Hi :wave: We are using Prefect Cloud + ECS Push wo...
# ask-community
y
Hi 👋 We are using Prefect Cloud + ECS Push work pools and we just saw an error we've never seen before.
Copy code
Reached configured timeout of 300s for ECS
This happened the many flows (all those that were scheduled to run around that time).
j
Hey, I believe that is the default value of
task_start_timeout_seconds
on your ECS work pool. That controls when to crash the flow run if the ECS can't start in the duration. If you take a look at that task directly in ECS you should hopefully see more information about why it couldn't provision
👍 1
c
I have hit this sporadically, and have never seen any errors suggesting why. Each time issue occurred, no logs of any issue in target AWS account (even checked with DevOps). Each time, re-running affected tasks had no issue.
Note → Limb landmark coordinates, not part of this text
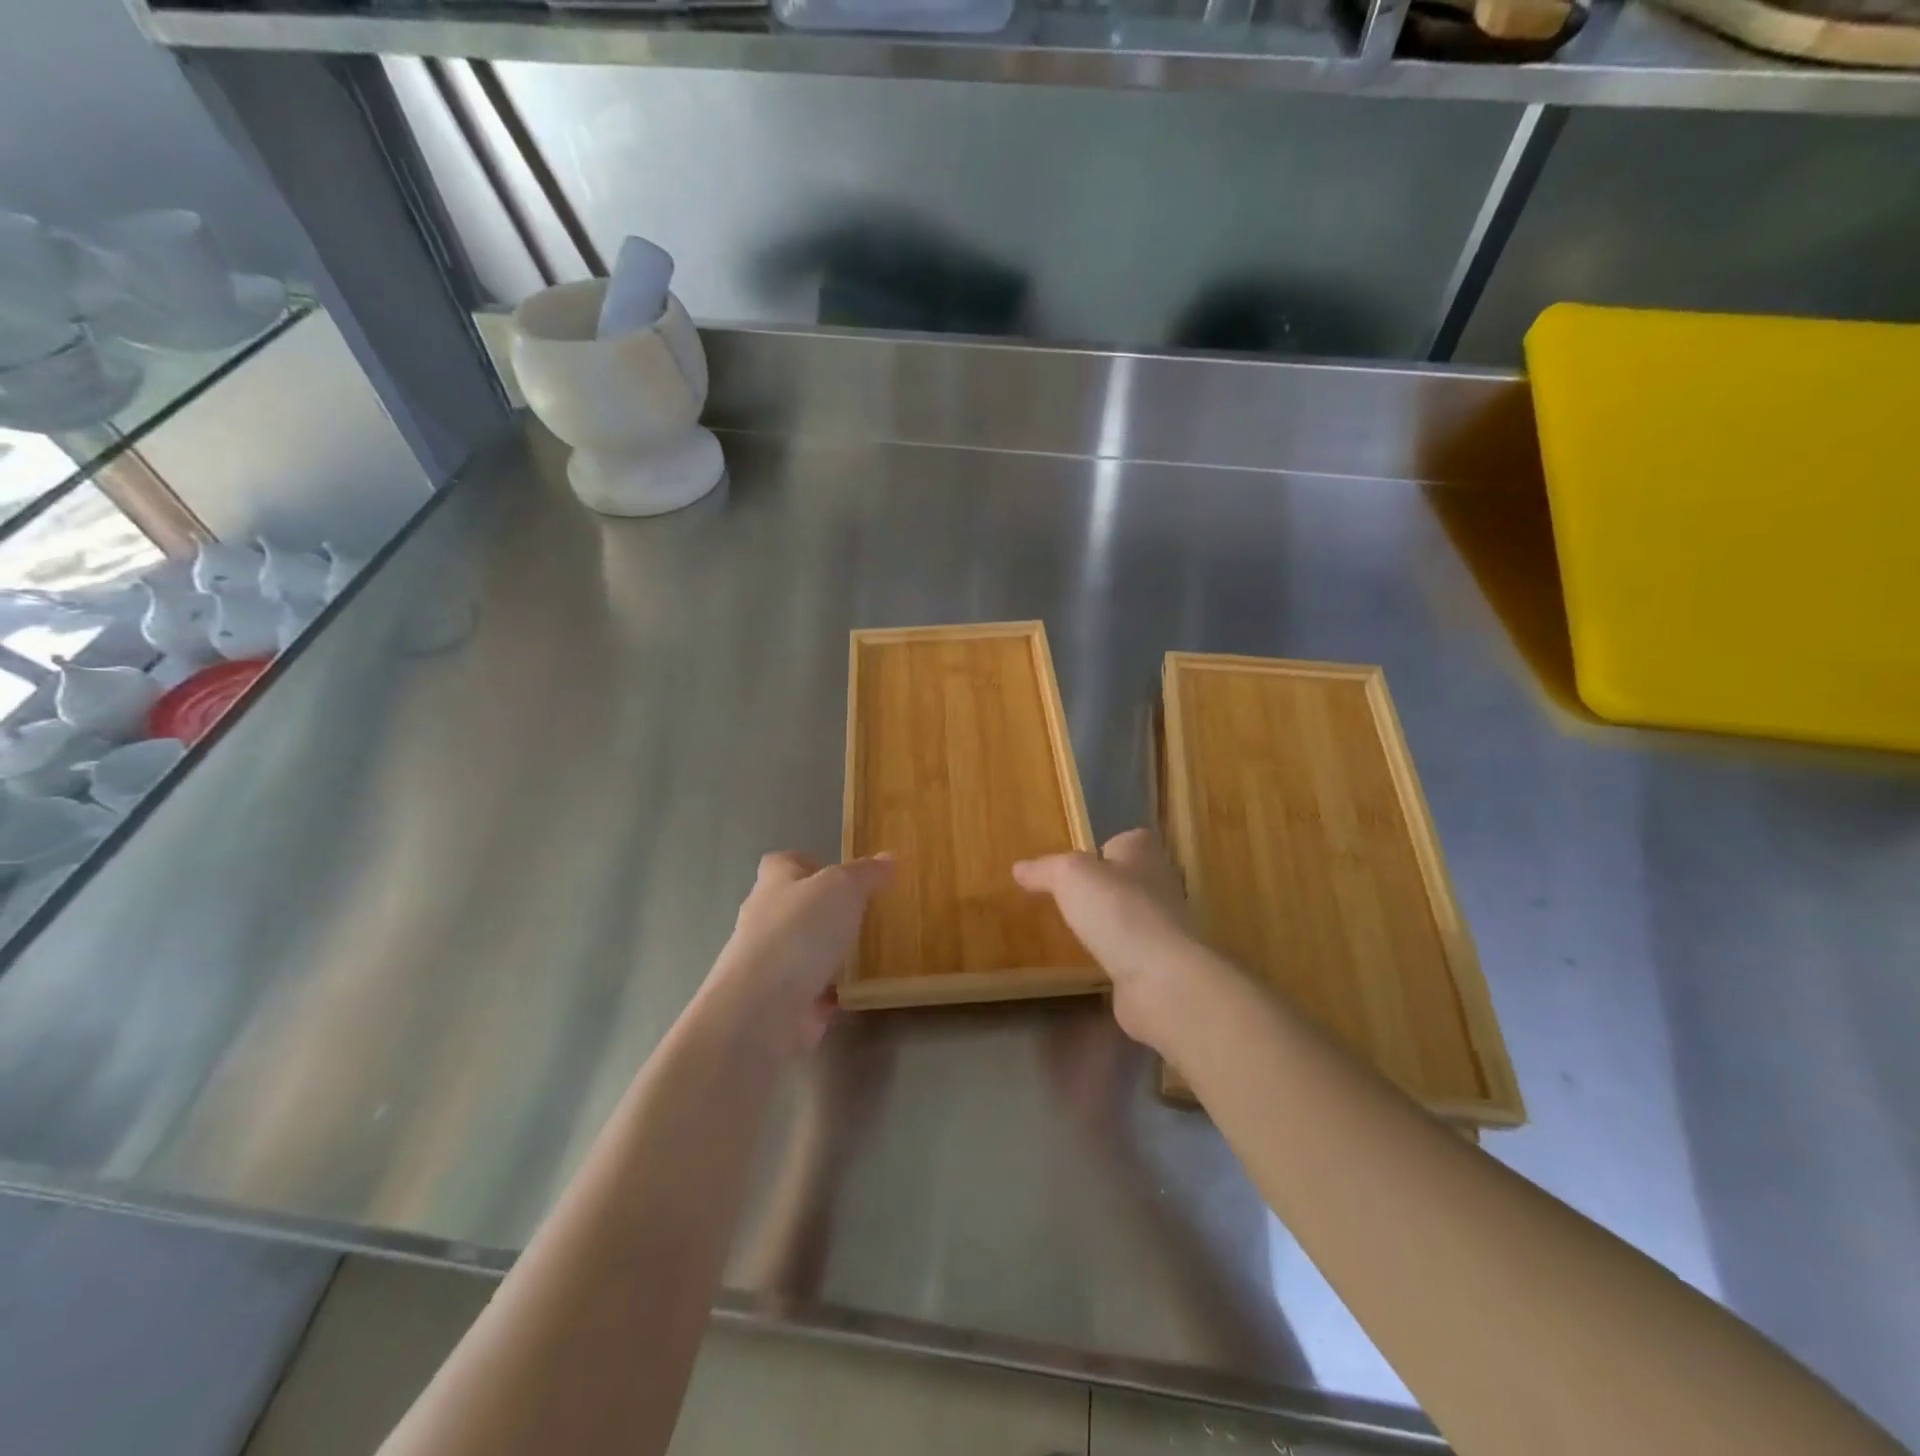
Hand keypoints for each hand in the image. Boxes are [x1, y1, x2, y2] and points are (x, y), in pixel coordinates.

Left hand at [707, 851, 894, 1050]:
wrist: (763, 1012)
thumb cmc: (799, 933)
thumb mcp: (842, 888)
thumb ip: (866, 873)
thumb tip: (889, 858)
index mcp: (773, 886)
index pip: (782, 864)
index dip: (807, 862)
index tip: (838, 869)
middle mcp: (766, 923)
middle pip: (794, 907)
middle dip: (825, 908)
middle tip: (866, 908)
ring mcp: (773, 967)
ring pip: (806, 951)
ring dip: (831, 951)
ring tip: (873, 947)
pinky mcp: (785, 1005)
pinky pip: (816, 992)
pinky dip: (836, 990)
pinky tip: (864, 988)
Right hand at [1014, 829, 1223, 1052]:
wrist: (1162, 979)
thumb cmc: (1118, 911)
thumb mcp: (1070, 876)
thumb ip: (1045, 869)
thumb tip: (1020, 868)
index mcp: (1143, 853)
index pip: (1126, 840)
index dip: (1103, 847)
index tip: (1078, 862)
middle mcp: (1159, 884)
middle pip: (1129, 878)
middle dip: (1104, 887)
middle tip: (1068, 897)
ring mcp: (1163, 927)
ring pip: (1130, 916)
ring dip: (1109, 923)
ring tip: (1075, 930)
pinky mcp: (1160, 964)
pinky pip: (1131, 952)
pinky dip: (1115, 955)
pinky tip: (1092, 963)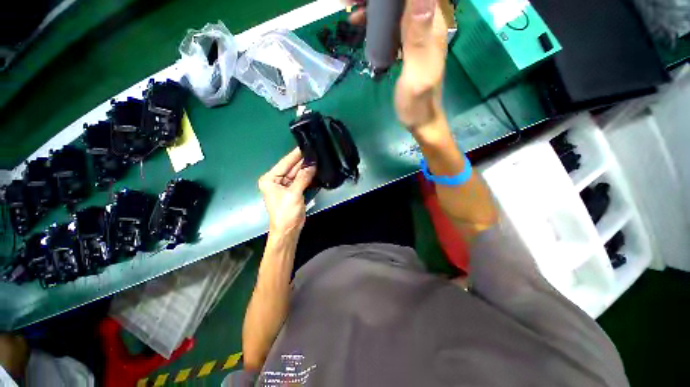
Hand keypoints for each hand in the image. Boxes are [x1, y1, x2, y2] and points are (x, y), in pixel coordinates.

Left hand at [258, 148, 315, 236]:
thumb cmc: (286, 212)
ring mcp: (285, 186)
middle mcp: (276, 180)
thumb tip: (312, 165)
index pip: (285, 163)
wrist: (288, 231)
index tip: (305, 145)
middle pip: (292, 168)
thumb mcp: (294, 194)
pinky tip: (316, 170)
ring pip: (297, 174)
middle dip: (303, 161)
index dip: (295, 154)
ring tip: (318, 159)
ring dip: (307, 169)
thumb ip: (303, 178)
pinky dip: (308, 177)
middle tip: (315, 152)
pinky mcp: (293, 191)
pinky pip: (301, 181)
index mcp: (270, 179)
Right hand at [349, 0, 448, 128]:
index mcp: (432, 26)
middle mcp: (426, 23)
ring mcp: (416, 34)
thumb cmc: (417, 103)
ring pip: (395, 9)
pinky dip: (375, 21)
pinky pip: (391, 25)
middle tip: (352, 3)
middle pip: (402, 2)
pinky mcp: (407, 45)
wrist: (420, 120)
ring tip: (352, 11)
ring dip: (374, 7)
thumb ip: (418, 37)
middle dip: (378, 1)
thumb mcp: (417, 73)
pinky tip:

Near as I can figure, transient network issue got in the way of traffic, leaving my task in a sad state. Its either that or sadness in Prefect infrastructure....
j
@Cormac always happy to take a look if you have a specific flow run id to ensure it's nothing in between Prefect Cloud and your ECS
c
@Jake Kaplan nothing recent, happily....
k
yeah, this can be hard to track down because there's a wide variety of possible causes. The one I've seen most commonly is that if you're using fargate, it's possible for the availability zone you're running your tasks in has been hit by high compute demand and you're being forced to wait longer than usual to get resources allocated
just as well could be a different cause though
c
The one I've seen most commonly is that if you're using fargate, it's possible for the availability zone you're running your tasks in has been hit by high compute demand and you're being forced to wait longer than usual to get resources allocated
Fair. Could be that. However last instance of issue occurred over a weekend, which may suggest not that... (assuming lighter load over weekend) If it does happen again, any wise words on what AWS logging to monitor for hints?
k
so it's waiting for the ecs task to enter a
STARTED
state. you should be able to find the ECS task intended for your flow run to happen in, and check out its state and logs. Sometimes you'll see logs about failed network requests or images that won't pull (ECS doesn't cache images)